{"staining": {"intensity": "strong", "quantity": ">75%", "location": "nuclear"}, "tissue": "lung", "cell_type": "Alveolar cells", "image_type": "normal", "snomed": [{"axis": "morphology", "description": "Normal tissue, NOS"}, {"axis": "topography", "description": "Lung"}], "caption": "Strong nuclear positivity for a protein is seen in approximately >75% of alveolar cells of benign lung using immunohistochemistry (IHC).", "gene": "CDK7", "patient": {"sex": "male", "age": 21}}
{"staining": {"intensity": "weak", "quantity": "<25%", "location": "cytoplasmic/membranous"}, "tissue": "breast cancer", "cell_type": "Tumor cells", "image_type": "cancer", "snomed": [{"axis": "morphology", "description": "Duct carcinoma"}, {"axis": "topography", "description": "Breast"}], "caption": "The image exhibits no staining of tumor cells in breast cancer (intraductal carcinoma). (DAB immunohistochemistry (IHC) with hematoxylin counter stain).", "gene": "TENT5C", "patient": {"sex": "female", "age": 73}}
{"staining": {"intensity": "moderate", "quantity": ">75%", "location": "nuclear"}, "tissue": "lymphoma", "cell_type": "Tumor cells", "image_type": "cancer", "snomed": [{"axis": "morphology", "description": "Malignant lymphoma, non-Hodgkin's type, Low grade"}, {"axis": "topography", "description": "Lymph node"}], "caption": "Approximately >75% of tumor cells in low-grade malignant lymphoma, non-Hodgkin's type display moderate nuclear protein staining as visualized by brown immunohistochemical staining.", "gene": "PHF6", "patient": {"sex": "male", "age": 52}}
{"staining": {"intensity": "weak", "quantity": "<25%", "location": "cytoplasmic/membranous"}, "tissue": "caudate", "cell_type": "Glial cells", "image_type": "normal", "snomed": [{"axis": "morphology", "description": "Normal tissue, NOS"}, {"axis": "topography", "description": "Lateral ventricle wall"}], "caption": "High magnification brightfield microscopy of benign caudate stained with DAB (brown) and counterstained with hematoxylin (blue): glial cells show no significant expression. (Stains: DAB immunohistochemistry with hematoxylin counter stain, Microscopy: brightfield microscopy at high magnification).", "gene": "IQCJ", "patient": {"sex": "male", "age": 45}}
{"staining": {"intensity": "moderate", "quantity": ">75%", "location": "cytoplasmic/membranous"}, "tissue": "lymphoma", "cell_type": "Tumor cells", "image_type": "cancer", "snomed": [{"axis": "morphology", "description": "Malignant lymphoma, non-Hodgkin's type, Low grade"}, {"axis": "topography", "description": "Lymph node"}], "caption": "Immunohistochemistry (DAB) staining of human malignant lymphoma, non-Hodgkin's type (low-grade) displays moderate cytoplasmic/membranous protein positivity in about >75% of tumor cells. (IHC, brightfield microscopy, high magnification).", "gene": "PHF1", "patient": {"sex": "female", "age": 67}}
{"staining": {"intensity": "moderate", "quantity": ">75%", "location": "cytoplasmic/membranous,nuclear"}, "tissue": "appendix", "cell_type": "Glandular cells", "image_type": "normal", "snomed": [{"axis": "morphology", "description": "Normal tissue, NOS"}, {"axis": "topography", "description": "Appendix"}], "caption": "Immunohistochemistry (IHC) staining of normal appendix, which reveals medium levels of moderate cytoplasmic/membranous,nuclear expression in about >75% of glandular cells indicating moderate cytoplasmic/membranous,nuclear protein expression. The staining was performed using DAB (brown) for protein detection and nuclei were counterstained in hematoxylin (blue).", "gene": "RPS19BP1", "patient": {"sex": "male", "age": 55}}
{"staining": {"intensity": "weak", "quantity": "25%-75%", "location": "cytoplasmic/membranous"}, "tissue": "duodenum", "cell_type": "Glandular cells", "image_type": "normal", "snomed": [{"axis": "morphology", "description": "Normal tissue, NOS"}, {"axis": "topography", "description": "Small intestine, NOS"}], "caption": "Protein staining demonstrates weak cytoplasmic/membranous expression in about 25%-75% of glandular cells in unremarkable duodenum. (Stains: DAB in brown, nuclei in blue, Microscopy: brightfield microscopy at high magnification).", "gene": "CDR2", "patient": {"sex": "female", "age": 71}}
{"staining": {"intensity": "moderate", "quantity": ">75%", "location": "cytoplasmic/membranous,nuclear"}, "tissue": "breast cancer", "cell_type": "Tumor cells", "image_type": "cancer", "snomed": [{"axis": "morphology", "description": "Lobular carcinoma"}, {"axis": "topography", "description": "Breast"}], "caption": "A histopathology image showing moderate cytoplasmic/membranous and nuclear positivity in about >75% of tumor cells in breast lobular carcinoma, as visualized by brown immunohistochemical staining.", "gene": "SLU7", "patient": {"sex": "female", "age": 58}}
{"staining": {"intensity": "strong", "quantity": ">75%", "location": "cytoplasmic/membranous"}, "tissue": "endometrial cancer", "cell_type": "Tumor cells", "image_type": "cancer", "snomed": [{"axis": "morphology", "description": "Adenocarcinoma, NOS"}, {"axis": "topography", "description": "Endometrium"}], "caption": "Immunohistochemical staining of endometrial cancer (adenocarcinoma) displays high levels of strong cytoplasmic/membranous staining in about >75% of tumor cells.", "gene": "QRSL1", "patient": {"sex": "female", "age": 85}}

ACTIVITY »
Every single line of the listing must be retyped exactly.

ANSWER SECTION »
{"staining": {"intensity": "strong", "quantity": ">75%", "location": "nuclear"}, "tissue": "lung", "cell_type": "Alveolar cells", "image_type": "normal", "snomed": [{"axis": "morphology", "description": "Normal tissue, NOS"}, {"axis": "topography", "description": "Lung"}], "caption": "Strong nuclear positivity for a protein is seen in approximately >75% of alveolar cells of benign lung using immunohistochemistry (IHC).", "gene": "CDK7", "patient": {"sex": "male", "age": 21}}
{"staining": {"intensity": "weak", "quantity": "<25%", "location": "cytoplasmic/membranous"}, "tissue": "breast cancer", "cell_type": "Tumor cells", "image_type": "cancer", "snomed": [{"axis": "morphology", "description": "Duct carcinoma"}, {"axis": "topography", "description": "Breast"}], "caption": "The image exhibits no staining of tumor cells in breast cancer (intraductal carcinoma). (DAB immunohistochemistry (IHC) with hematoxylin counter stain).", "gene": "TENT5C", "patient": {"sex": "female", "age": 73}}
{"staining": {"intensity": "moderate", "quantity": ">75%", "location": "nuclear"}, "tissue": "lymphoma", "cell_type": "Tumor cells", "image_type": "cancer", "snomed": [{"axis": "morphology", "description": "Malignant lymphoma, non-Hodgkin's type, Low grade"}, {"axis": "topography", "description": "Lymph node"}], "caption": "Approximately >75% of tumor cells in low-grade malignant lymphoma, non-Hodgkin's type display moderate nuclear protein staining as visualized by brown immunohistochemical staining.", "gene": "PHF6", "patient": {"sex": "male", "age": 52}}
{"staining": {"intensity": "weak", "quantity": "<25%", "location": "cytoplasmic/membranous"}, "tissue": "caudate", "cell_type": "Glial cells", "image_type": "normal", "snomed": [{"axis": "morphology", "description": "Normal tissue, NOS"}, {"axis": "topography", "description": "Lateral ventricle wall"}], "caption": "High magnification brightfield microscopy of benign caudate stained with DAB (brown) and counterstained with hematoxylin (blue): glial cells show no significant expression. (Stains: DAB immunohistochemistry with hematoxylin counter stain, Microscopy: brightfield microscopy at high magnification).", "gene": "IQCJ", "patient": {"sex": "male", "age": 45}}
{"staining": {"intensity": "moderate", "quantity": ">75%", "location": "cytoplasmic/membranous"}, "tissue": "lymphoma", "cell_type": "Tumor cells", "image_type": "cancer", "snomed": [{"axis": "morphology", "description": "Malignant lymphoma, non-Hodgkin's type, Low grade"}, {"axis": "topography", "description": "Lymph node"}], "caption": "Immunohistochemistry (DAB) staining of human malignant lymphoma, non-Hodgkin's type (low-grade) displays moderate cytoplasmic/membranous protein positivity in about >75% of tumor cells. (IHC, brightfield microscopy, high magnification).", "gene": "PHF1", "patient": {"sex": "female", "age": 67}}
{"staining": {"intensity": "moderate", "quantity": ">75%", "location": "cytoplasmic/membranous,nuclear"}, "tissue": "appendix", "cell_type": "Glandular cells", "image_type": "normal", "snomed": [{"axis": "morphology", "description": "Normal tissue, NOS"}, {"axis": "topography", "description": "Appendix"}], "caption": "Immunohistochemistry (IHC) staining of normal appendix, which reveals medium levels of moderate cytoplasmic/membranous,nuclear expression in about >75% of glandular cells indicating moderate cytoplasmic/membranous,nuclear protein expression. The staining was performed using DAB (brown) for protein detection and nuclei were counterstained in hematoxylin (blue).", "gene": "RPS19BP1", "patient": {"sex": "male", "age": 55}}
{"staining": {"intensity": "weak", "quantity": "25%-75%", "location": "cytoplasmic/membranous"}, "tissue": "duodenum", "cell_type": "Glandular cells", "image_type": "normal", "snomed": [{"axis": "morphology", "description": "Normal tissue, NOS"}, {"axis": "topography", "description": "Small intestine, NOS"}], "caption": "Protein staining demonstrates weak cytoplasmic/membranous expression in about 25%-75% of glandular cells in unremarkable duodenum. (Stains: DAB in brown, nuclei in blue, Microscopy: brightfield microscopy at high magnification).", "gene": "CDR2", "patient": {"sex": "female", "age": 71}}
{"staining": {"intensity": "moderate", "quantity": ">75%", "location": "cytoplasmic/membranous,nuclear"}, "tissue": "breast cancer", "cell_type": "Tumor cells", "image_type": "cancer", "snomed": [{"axis": "morphology", "description": "Lobular carcinoma"}, {"axis": "topography", "description": "Breast"}], "caption": "A histopathology image showing moderate cytoplasmic/membranous and nuclear positivity in about >75% of tumor cells in breast lobular carcinoma, as visualized by brown immunohistochemical staining.", "gene": "SLU7", "patient": {"sex": "female", "age": 58}}
{"staining": {"intensity": "strong", "quantity": ">75%", "location": "cytoplasmic/membranous"}, "tissue": "endometrial cancer", "cell_type": "Tumor cells", "image_type": "cancer", "snomed": [{"axis": "morphology", "description": "Adenocarcinoma, NOS"}, {"axis": "topography", "description": "Endometrium"}], "caption": "Immunohistochemical staining of endometrial cancer (adenocarcinoma) displays high levels of strong cytoplasmic/membranous staining in about >75% of tumor cells.", "gene": "QRSL1", "patient": {"sex": "female", "age": 85}}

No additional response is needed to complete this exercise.